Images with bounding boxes
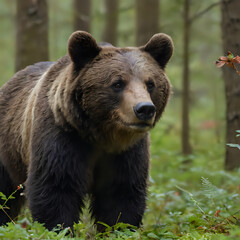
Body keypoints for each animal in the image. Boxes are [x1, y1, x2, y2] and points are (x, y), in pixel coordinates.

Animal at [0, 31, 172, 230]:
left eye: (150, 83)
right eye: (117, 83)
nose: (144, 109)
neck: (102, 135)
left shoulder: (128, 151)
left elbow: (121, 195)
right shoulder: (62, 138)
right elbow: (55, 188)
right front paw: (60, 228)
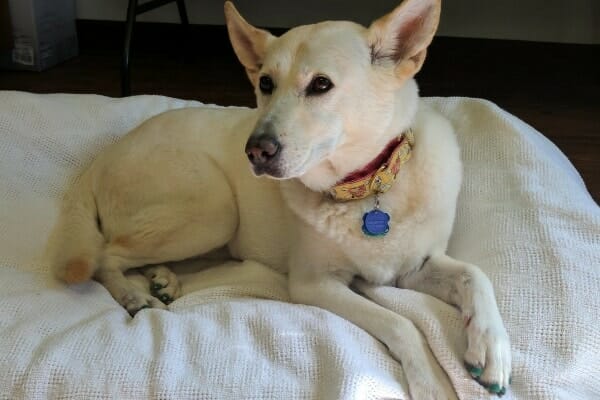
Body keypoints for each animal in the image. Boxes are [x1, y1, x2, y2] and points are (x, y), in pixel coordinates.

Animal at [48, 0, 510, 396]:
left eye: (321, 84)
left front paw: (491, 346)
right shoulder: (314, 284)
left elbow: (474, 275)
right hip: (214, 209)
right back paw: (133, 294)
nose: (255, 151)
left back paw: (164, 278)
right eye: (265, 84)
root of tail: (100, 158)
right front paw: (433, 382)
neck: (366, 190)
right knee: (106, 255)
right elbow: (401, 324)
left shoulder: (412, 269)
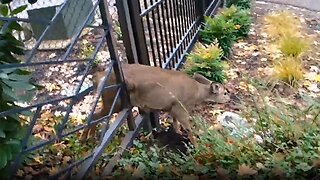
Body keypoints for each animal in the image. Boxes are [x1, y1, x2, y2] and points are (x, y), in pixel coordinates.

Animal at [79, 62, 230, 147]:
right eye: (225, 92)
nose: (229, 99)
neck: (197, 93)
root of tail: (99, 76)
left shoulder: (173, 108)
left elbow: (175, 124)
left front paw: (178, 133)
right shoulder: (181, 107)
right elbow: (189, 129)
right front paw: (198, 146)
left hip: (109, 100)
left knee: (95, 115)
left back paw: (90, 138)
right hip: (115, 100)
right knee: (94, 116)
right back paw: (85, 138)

**Exercise description**
Keep every word of the records and none of the pictures when you print them again.

**Finished task**
Body keypoints for each animal in the image. Boxes are [x1, y1, x2, y2] and points are (x, y), in pixel coordinates.

Animal at [0, 31, 172, 230]:
left eye: (150, 83)
right eye: (117, 83)
nose: (144, 109)
neck: (102, 135)
left shoulder: (128, 151)
left elbow: (121, 195)
right shoulder: (62, 138)
right elbow: (55, 188)
right front paw: (60, 228)
Body keypoints for each animal in the image. Boxes are [x1, y1, x2, y2] and points are (x, y), in pixel coordinates.

Animal at [48, 0, 510, 396]:
left eye: (321, 84)
left front paw: (491, 346)
right shoulder: (314, 284)
left elbow: (474, 275)
right hip: (214, 209)
right back paw: (133, 294)
nose: (255, 151)
left back paw: (164, 278)
right eye: (265, 84)
root of tail: (100, 158)
right front paw: (433, 382)
neck: (366, 190)
right knee: (106, 255)
right elbow: (401, 324)
left shoulder: (412, 269)
Body keypoints for each animal in the image. Boxes are [x1, y1, x2, y2] and points are (x, y), in pixel coordinates.

Animal at [79, 62, 230, 147]:
right eye: (225, 92)
nose: (229, 99)
neck: (197, 93)
root of tail: (99, 76)
left shoulder: (173, 108)
left elbow: (175, 124)
left front paw: (178, 133)
right shoulder: (181, 107)
right elbow: (189, 129)
right front paw: (198, 146)
left hip: (109, 100)
left knee: (95, 115)
left back paw: (90, 138)
right hip: (115, 100)
right knee: (94, 116)
right back paw: (85, 138)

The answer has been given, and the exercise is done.